◆ Task:
Find the line in the entries below that contains "assign xor_gate = a ^ b;". Repeat it exactly, and every line after it through the line that contains "nor (nor_gate, a, b);".

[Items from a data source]
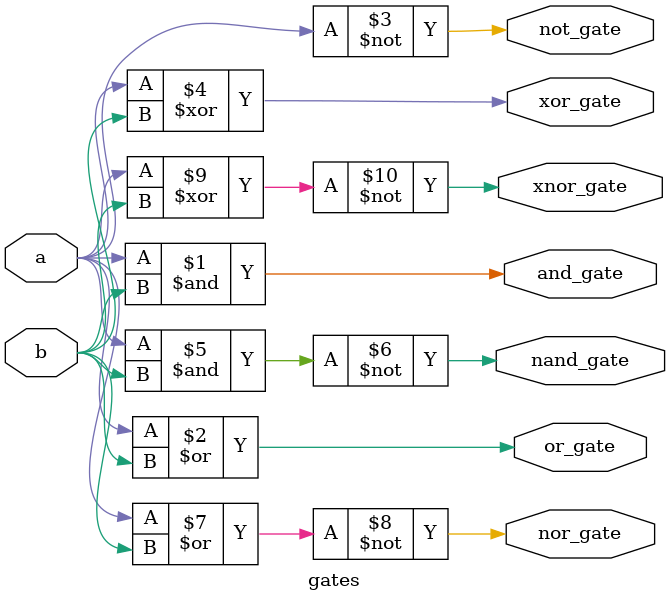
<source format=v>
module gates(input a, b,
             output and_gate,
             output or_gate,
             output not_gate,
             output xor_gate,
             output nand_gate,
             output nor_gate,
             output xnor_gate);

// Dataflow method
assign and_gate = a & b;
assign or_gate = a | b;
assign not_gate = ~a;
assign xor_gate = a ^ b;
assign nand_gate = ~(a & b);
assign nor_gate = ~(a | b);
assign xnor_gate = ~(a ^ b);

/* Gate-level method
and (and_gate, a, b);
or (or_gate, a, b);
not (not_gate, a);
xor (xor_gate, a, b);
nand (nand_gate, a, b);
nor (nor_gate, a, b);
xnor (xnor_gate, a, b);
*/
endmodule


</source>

◆ Output below:
assign xor_gate = a ^ b;
assign nand_gate = ~(a & b);
assign nor_gate = ~(a | b);
assign xnor_gate = ~(a ^ b);

/* Gate-level method
and (and_gate, a, b);
or (or_gate, a, b);
not (not_gate, a);
xor (xor_gate, a, b);
nand (nand_gate, a, b);
nor (nor_gate, a, b);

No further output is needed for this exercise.